> **Work required**
Reproduce the article on acquiring another publishing company word for word, from "or Article Tags" to "of red ink.".

(Supplied passage Opens)

< back to full list of articles
When, Why, and How to Acquire Another Publishing Company

or Article Tags

Why consider acquiring another publishing company when you already own one? The main reason is faster growth. Another reason is reversing red ink back to black.

Four or five years ago at Chicago Review Press, we decided to grow our list, internally, from about 20 books a year to 50. This meant hiring a second acquisitions editor, a production manager, and some editorial help. Of course, it took almost 18 months for the first titles acquired by the new acquisitions editor to be shipped, another 12 months for these titles to pay back the costs of producing them, and then another year of so for these sales to fully absorb the new higher overhead. That added up to three years of red ink.

In contrast, the purchase of an existing publishing company can quickly give you more titles to sell and, if the acquisition is well conceived, can soon give you the cash flow you need to carry the cost of the money you borrowed to make the acquisition. Also, if you buy a company that has a reasonable amount of work in progress–new titles in the pipeline–you can ramp up your staff on a gradual, as-needed basis.

Two basic kinds of acquisitions are plain vanilla and strategic.

The Plain Vanilla Option

With plain vanilla, the aim is simply more sales and more cash flow. The analysis needed is not intellectually daunting–just a spreadsheet that projects five years or so of sales (based on past performance) of the acquired titles together with the costs of keeping the live ones in print and the production costs of titles in the pipeline. At the bottom of the spreadsheet there must be a place to deduct either the cost of the necessary loan, or the cost of money in general, from the profit. (You could, after all, buy T-bills instead of a publishing company, but you want a better return than T-bills can give you, especially considering the much greater risk.)

What should you look for in a plain vanilla acquisition? Almost certainly a company working in your niche or very close to it. When that is the case, your judgment as to the quality and saleability of its list will be sound. Paradoxically, you may want to be especially on the lookout for publishers who have done a poor job packaging their titles. If the content is solid, repackage such titles and reissue them with your own ISBNs with relatively little time or expense. Publishers who have done a poor packaging job are plentiful–and cheap.

(Supplied passage Closes)
(Stored data Opens)

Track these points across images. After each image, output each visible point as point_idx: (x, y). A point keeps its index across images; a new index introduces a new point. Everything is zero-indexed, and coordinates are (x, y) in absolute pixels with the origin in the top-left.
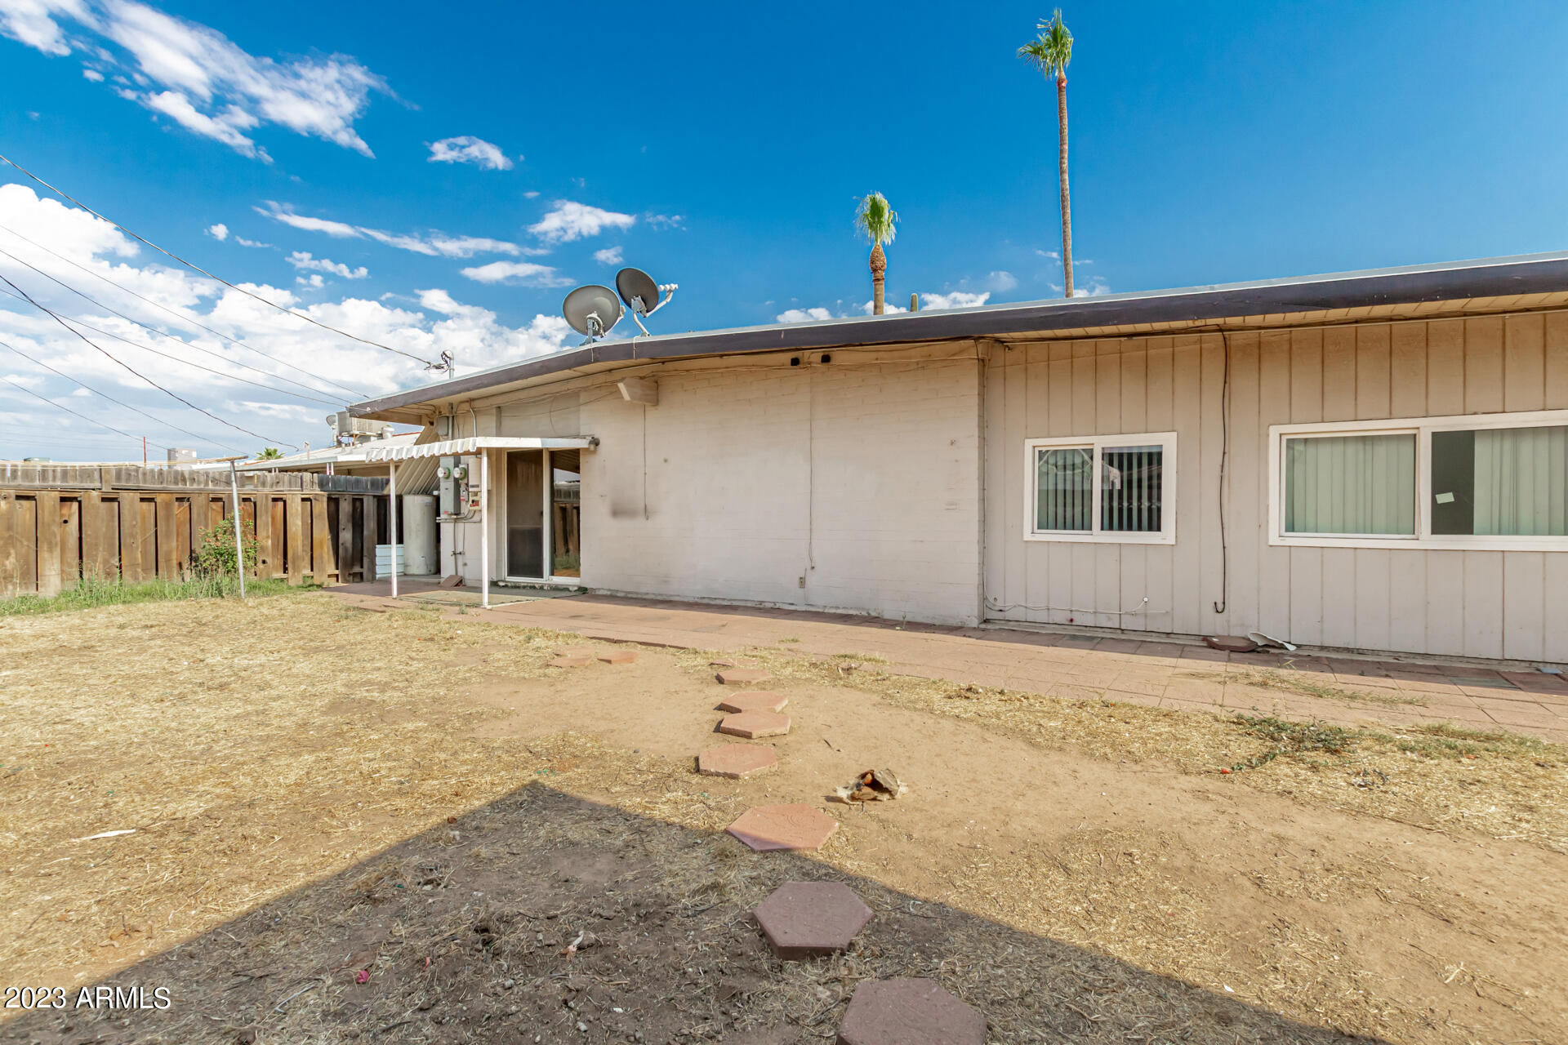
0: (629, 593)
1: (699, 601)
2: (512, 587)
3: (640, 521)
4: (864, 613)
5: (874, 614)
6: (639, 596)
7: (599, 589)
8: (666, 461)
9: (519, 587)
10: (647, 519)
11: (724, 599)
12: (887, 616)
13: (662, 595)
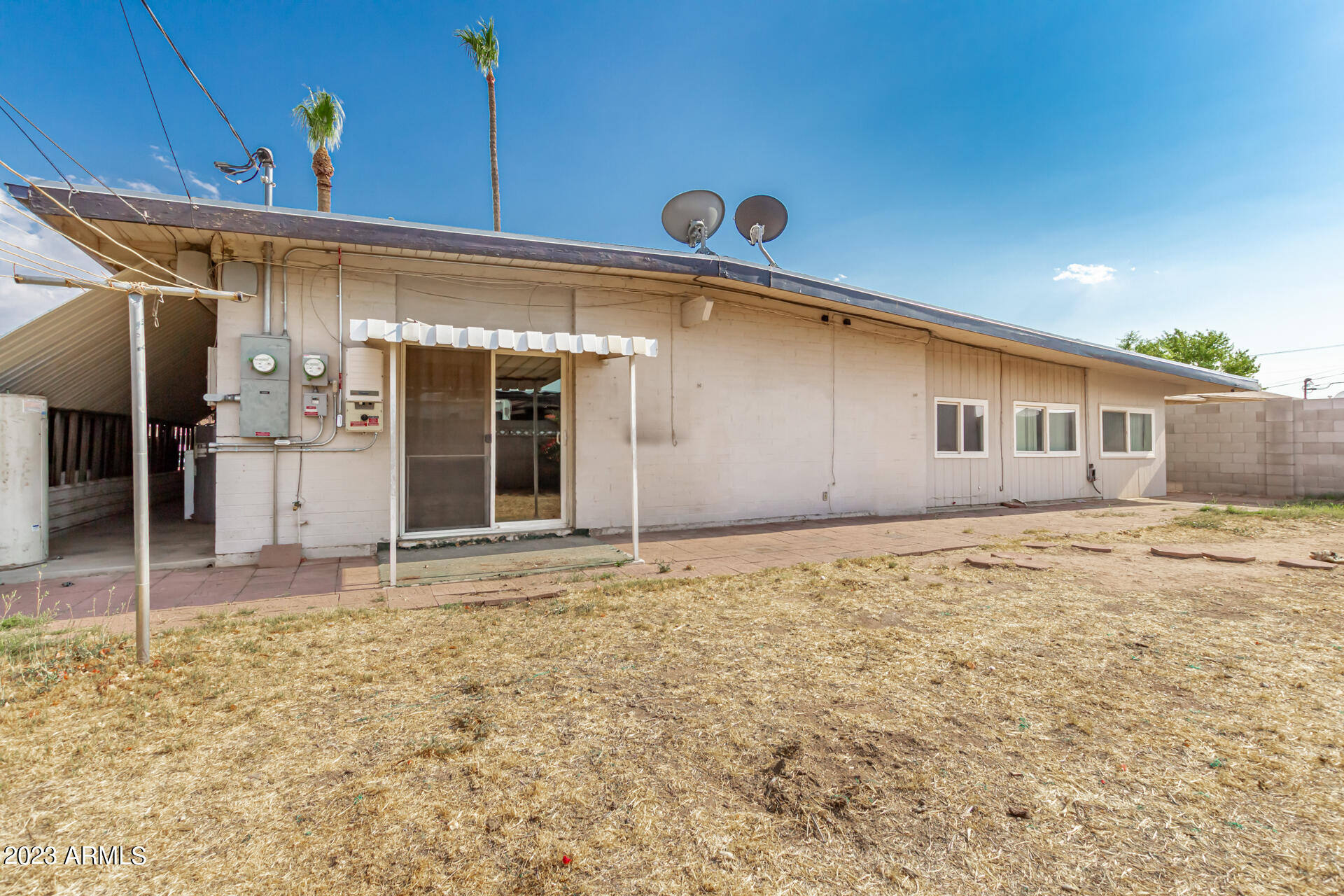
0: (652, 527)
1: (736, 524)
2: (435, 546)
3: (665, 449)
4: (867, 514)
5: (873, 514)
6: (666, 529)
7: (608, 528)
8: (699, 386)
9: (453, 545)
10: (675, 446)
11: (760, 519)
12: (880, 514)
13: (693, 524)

(Stored data Closes)
(Stored data Opens)

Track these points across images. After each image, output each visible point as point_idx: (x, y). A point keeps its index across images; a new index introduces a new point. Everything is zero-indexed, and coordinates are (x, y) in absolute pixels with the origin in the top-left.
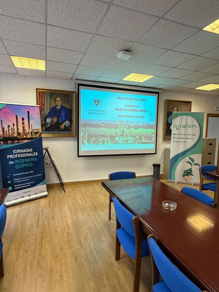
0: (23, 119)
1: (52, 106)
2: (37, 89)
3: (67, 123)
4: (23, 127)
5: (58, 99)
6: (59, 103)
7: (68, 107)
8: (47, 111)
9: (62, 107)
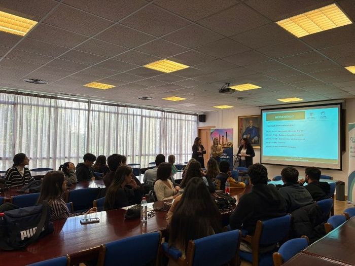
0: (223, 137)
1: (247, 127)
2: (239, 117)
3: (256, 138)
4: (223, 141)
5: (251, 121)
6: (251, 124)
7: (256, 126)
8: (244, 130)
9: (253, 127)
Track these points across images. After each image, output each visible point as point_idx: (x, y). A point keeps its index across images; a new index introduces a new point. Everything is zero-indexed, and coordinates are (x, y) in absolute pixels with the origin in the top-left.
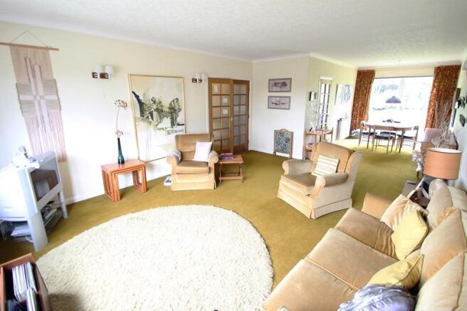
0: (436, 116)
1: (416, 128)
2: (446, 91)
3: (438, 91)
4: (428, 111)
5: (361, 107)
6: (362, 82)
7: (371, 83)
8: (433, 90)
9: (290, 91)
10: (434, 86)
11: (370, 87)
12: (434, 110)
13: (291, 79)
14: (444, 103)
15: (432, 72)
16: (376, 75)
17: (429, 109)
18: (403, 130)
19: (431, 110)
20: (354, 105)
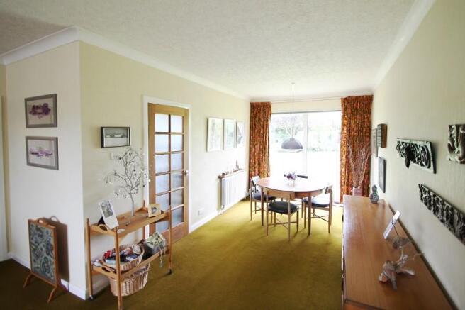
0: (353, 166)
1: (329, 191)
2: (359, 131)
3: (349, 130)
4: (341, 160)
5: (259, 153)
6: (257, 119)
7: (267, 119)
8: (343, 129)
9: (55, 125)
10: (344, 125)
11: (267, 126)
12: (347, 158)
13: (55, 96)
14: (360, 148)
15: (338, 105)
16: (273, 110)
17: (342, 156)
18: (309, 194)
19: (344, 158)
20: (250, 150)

(Stored data Closes)
(Stored data Opens)

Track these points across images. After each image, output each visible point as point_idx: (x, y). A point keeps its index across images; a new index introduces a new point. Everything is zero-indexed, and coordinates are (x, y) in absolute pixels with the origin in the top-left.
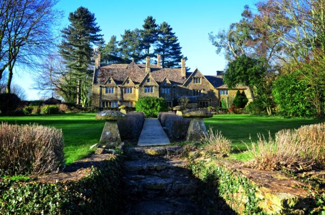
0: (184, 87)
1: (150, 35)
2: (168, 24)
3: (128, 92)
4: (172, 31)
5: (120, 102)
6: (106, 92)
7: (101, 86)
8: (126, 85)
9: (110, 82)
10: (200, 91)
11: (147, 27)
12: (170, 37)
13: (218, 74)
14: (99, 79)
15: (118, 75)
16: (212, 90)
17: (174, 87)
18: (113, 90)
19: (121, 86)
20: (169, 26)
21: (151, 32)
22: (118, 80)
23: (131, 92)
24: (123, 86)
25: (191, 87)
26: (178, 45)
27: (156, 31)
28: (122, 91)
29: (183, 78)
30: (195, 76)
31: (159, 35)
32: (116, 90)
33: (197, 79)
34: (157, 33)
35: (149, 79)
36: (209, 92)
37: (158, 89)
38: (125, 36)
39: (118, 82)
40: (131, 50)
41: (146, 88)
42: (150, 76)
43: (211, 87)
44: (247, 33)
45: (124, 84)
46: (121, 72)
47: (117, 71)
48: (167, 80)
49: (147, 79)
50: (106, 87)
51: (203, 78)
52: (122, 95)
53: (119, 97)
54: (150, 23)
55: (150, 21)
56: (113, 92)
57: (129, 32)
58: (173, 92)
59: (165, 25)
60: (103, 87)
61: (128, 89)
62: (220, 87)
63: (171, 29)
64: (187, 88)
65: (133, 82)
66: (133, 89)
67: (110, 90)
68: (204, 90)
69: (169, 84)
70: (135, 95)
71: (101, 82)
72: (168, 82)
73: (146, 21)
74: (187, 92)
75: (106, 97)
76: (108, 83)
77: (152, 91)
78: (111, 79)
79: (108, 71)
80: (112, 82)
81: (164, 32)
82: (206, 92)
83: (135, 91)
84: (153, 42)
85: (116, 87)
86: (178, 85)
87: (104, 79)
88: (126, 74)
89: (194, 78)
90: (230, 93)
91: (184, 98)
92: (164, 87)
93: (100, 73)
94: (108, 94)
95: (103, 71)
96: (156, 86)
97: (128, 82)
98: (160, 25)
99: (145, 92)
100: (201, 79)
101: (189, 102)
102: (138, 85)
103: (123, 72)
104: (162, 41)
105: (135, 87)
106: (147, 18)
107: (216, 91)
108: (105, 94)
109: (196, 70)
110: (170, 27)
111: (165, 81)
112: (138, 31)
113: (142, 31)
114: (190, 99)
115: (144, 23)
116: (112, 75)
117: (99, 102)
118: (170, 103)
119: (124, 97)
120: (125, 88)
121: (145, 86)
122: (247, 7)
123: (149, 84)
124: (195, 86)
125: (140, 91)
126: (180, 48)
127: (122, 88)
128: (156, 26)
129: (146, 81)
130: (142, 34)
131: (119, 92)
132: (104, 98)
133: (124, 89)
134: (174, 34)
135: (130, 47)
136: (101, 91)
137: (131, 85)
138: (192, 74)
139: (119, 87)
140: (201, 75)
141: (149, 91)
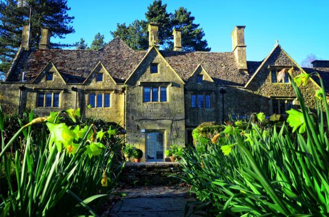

(Stored data Closes)

> **Solution to this task**
or Article Tags

Why consider acquiring another publishing company when you already own one? The main reason is faster growth. Another reason is reversing red ink back to black.

Four or five years ago at Chicago Review Press, we decided to grow our list, internally, from about 20 books a year to 50. This meant hiring a second acquisitions editor, a production manager, and some editorial help. Of course, it took almost 18 months for the first titles acquired by the new acquisitions editor to be shipped, another 12 months for these titles to pay back the costs of producing them, and then another year of so for these sales to fully absorb the new higher overhead. That added up to three years of red ink.